Recover after — one note and you're done
After a social evening you need silence, not homework. The post-event ritual in Endearist is one journal note per person who mattered: "Anna starts the new job in March — ask how week one went." Thirty seconds, phone away, done. There's no inbox waiting, no feed pulling you back in, no red badge accumulating guilt overnight. The app holds the thread so your head doesn't have to — that's the entire point of it.
Depth over breadth — 25 contacts is a feature, not a limit
Networking apps assume you want more people; you want more closeness with fewer. Endearist's free tier covers 25 contacts, and for many introverts that's not the starter plan — it's the whole plan, forever. The cadence is set per person, to the rhythm the friendship actually has: the monthly call with your sister, the quarterly walk with your oldest friend, the yearly long letter. Nothing nags you to "expand your circle." Your circle is fine.
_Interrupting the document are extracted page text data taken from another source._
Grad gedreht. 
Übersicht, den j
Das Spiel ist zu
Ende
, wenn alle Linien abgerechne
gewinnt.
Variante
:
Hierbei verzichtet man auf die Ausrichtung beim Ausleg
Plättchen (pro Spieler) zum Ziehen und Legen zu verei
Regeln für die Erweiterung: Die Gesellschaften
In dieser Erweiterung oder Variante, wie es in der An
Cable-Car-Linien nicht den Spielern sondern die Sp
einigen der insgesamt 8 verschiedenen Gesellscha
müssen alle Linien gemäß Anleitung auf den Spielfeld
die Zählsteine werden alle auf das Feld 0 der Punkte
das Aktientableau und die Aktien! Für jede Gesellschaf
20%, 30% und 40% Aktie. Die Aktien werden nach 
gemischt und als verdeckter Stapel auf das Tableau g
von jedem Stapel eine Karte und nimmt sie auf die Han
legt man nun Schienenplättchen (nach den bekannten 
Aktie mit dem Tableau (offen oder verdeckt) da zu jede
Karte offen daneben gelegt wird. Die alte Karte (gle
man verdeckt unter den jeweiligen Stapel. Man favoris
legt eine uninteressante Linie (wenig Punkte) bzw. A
No streaks, no gamification, no guilt mechanics
Endearist will never show you a flame icon, a daily goal, or a leaderboard of your friendships. A reminder you skip simply waits; a quiet month is a quiet month, not a broken streak. This is deliberate: relationships maintained out of guilt curdle, and introverts are already over-supplied with social guilt. The app is calm by design — local-first, no feed, nothing engineered to be checked twice a day. It works for you on the days you have capacity, and shuts up on the days you don't.